Given entries
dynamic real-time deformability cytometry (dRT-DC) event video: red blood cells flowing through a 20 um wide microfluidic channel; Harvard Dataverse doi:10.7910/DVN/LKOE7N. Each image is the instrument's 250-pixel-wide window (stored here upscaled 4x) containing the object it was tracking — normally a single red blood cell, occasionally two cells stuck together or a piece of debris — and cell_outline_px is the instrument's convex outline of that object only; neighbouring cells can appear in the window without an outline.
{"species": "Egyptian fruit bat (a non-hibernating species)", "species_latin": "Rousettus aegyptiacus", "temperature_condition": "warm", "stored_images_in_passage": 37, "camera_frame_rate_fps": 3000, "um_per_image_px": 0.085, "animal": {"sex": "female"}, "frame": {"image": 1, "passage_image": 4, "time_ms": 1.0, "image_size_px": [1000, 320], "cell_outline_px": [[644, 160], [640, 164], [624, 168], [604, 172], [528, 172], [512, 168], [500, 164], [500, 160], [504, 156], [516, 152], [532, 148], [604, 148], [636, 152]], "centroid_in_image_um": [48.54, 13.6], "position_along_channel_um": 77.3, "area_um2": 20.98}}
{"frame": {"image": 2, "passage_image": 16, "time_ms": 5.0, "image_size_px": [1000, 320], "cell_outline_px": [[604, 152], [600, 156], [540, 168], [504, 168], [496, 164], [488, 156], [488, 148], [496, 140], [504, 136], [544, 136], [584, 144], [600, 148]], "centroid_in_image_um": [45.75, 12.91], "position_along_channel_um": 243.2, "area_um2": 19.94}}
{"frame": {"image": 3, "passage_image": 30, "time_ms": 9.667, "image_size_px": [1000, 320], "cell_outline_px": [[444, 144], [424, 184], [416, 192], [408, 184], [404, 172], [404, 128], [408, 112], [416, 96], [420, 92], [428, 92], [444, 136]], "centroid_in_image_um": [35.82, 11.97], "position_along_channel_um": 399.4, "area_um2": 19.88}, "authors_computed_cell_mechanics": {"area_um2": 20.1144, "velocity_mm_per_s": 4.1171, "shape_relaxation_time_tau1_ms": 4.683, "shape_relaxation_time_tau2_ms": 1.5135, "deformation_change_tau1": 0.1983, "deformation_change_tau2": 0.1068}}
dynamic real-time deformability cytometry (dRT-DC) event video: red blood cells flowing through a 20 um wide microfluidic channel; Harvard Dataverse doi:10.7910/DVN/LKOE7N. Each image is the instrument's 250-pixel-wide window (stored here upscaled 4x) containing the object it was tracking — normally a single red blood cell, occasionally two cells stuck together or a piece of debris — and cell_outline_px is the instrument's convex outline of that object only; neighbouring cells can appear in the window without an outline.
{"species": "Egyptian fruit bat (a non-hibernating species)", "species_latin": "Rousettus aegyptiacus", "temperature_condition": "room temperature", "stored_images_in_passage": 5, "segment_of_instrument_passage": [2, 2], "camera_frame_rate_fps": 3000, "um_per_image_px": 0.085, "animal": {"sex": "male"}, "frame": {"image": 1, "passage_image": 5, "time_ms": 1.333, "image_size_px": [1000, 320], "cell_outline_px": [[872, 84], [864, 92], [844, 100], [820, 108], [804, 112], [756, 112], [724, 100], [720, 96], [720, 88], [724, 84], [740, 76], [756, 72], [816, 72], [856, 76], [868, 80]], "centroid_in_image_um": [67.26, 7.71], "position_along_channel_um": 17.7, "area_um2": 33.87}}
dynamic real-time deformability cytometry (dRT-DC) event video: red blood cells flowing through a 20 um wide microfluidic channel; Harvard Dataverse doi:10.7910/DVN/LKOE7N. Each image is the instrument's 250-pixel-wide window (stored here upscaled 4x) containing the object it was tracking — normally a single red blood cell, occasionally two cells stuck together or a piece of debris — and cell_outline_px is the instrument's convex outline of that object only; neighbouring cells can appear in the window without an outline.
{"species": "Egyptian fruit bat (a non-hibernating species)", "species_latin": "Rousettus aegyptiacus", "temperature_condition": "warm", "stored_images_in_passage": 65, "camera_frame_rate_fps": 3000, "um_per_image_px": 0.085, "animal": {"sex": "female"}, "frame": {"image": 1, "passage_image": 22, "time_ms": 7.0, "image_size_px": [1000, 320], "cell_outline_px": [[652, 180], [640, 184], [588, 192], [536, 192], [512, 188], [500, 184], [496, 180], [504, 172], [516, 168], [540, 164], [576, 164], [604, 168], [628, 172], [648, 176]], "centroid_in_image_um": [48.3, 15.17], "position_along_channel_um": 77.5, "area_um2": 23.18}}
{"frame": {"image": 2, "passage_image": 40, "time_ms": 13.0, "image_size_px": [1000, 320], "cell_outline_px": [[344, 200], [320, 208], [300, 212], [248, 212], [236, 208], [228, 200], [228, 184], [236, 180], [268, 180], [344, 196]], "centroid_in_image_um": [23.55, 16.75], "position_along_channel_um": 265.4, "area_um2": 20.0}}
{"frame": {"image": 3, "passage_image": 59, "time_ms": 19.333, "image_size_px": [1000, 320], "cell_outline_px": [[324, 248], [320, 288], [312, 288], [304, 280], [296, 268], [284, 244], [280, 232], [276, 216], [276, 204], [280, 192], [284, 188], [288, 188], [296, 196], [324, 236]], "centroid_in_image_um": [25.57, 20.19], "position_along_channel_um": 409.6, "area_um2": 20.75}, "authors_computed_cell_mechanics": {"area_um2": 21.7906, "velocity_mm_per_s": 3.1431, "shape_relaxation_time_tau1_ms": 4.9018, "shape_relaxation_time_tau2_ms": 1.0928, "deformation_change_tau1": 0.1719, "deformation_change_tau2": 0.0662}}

Aim
All of the entries above must be quoted exactly.

Final answer
dynamic real-time deformability cytometry (dRT-DC) event video: red blood cells flowing through a 20 um wide microfluidic channel; Harvard Dataverse doi:10.7910/DVN/LKOE7N. Each image is the instrument's 250-pixel-wide window (stored here upscaled 4x) containing the object it was tracking — normally a single red blood cell, occasionally two cells stuck together or a piece of debris — and cell_outline_px is the instrument's convex outline of that object only; neighbouring cells can appear in the window without an outline.
{"species": "Egyptian fruit bat (a non-hibernating species)", "species_latin": "Rousettus aegyptiacus", "temperature_condition": "warm", "stored_images_in_passage": 37, "camera_frame_rate_fps": 3000, "um_per_image_px": 0.085, "animal": {"sex": "female"}, "frame": {"image": 1, "passage_image": 4, "time_ms": 1.0, "image_size_px": [1000, 320], "cell_outline_px": [[644, 160], [640, 164], [624, 168], [604, 172], [528, 172], [512, 168], [500, 164], [500, 160], [504, 156], [516, 152], [532, 148], [604, 148], [636, 152]], "centroid_in_image_um": [48.54, 13.6], "position_along_channel_um": 77.3, "area_um2": 20.98}}
{"frame": {"image": 2, "passage_image": 16, "time_ms": 5.0, "image_size_px": [1000, 320], "cell_outline_px": [[604, 152], [600, 156], [540, 168], [504, 168], [496, 164], [488, 156], [488, 148], [496, 140], [504, 136], [544, 136], [584, 144], [600, 148]], "centroid_in_image_um": [45.75, 12.91], "position_along_channel_um": 243.2, "area_um2": 19.94}}
{"frame": {"image": 3, "passage_image": 30, "time_ms": 9.667, "image_size_px": [1000, 320], "cell_outline_px": [[444, 144], [424, 184], [416, 192], [408, 184], [404, 172], [404, 128], [408, 112], [416, 96], [420, 92], [428, 92], [444, 136]], "centroid_in_image_um": [35.82, 11.97], "position_along_channel_um": 399.4, "area_um2": 19.88}, "authors_computed_cell_mechanics": {"area_um2": 20.1144, "velocity_mm_per_s": 4.1171, "shape_relaxation_time_tau1_ms": 4.683, "shape_relaxation_time_tau2_ms": 1.5135, "deformation_change_tau1": 0.1983, "deformation_change_tau2": 0.1068}}
dynamic real-time deformability cytometry (dRT-DC) event video: red blood cells flowing through a 20 um wide microfluidic channel; Harvard Dataverse doi:10.7910/DVN/LKOE7N. Each image is the instrument's 250-pixel-wide window (stored here upscaled 4x) containing the object it was tracking — normally a single red blood cell, occasionally two cells stuck together or a piece of debris — and cell_outline_px is the instrument's convex outline of that object only; neighbouring cells can appear in the window without an outline.
{"species": "Egyptian fruit bat (a non-hibernating species)", "species_latin": "Rousettus aegyptiacus", "temperature_condition": "room temperature", "stored_images_in_passage": 5, "segment_of_instrument_passage": [2, 2], "camera_frame_rate_fps": 3000, "um_per_image_px": 0.085, "animal": {"sex": "male"}, "frame": {"image": 1, "passage_image": 5, "time_ms": 1.333, "image_size_px": [1000, 320], "cell_outline_px": [[872, 84], [864, 92], [844, 100], [820, 108], [804, 112], [756, 112], [724, 100], [720, 96], [720, 88], [724, 84], [740, 76], [756, 72], [816, 72], [856, 76], [868, 80]], "centroid_in_image_um": [67.26, 7.71], "position_along_channel_um": 17.7, "area_um2": 33.87}}
dynamic real-time deformability cytometry (dRT-DC) event video: red blood cells flowing through a 20 um wide microfluidic channel; Harvard Dataverse doi:10.7910/DVN/LKOE7N. Each image is the instrument's 250-pixel-wide window (stored here upscaled 4x) containing the object it was tracking — normally a single red blood cell, occasionally two cells stuck together or a piece of debris — and cell_outline_px is the instrument's convex outline of that object only; neighbouring cells can appear in the window without an outline.
{"species": "Egyptian fruit bat (a non-hibernating species)", "species_latin": "Rousettus aegyptiacus", "temperature_condition": "warm", "stored_images_in_passage": 65, "camera_frame_rate_fps": 3000, "um_per_image_px": 0.085, "animal": {"sex": "female"}, "frame": {"image": 1, "passage_image": 22, "time_ms": 7.0, "image_size_px": [1000, 320], "cell_outline_px": [[652, 180], [640, 184], [588, 192], [536, 192], [512, 188], [500, 184], [496, 180], [504, 172], [516, 168], [540, 164], [576, 164], [604, 168], [628, 172], [648, 176]], "centroid_in_image_um": [48.3, 15.17], "position_along_channel_um": 77.5, "area_um2": 23.18}}
{"frame": {"image": 2, "passage_image": 40, "time_ms": 13.0, "image_size_px": [1000, 320], "cell_outline_px": [[344, 200], [320, 208], [300, 212], [248, 212], [236, 208], [228, 200], [228, 184], [236, 180], [268, 180], [344, 196]], "centroid_in_image_um": [23.55, 16.75], "position_along_channel_um": 265.4, "area_um2": 20.0}}
{"frame": {"image": 3, "passage_image": 59, "time_ms": 19.333, "image_size_px": [1000, 320], "cell_outline_px": [[324, 248], [320, 288], [312, 288], [304, 280], [296, 268], [284, 244], [280, 232], [276, 216], [276, 204], [280, 192], [284, 188], [288, 188], [296, 196], [324, 236]], "centroid_in_image_um": [25.57, 20.19], "position_along_channel_um": 409.6, "area_um2": 20.75}, "authors_computed_cell_mechanics": {"area_um2": 21.7906, "velocity_mm_per_s": 3.1431, "shape_relaxation_time_tau1_ms": 4.9018, "shape_relaxation_time_tau2_ms": 1.0928, "deformation_change_tau1": 0.1719, "deformation_change_tau2": 0.0662}}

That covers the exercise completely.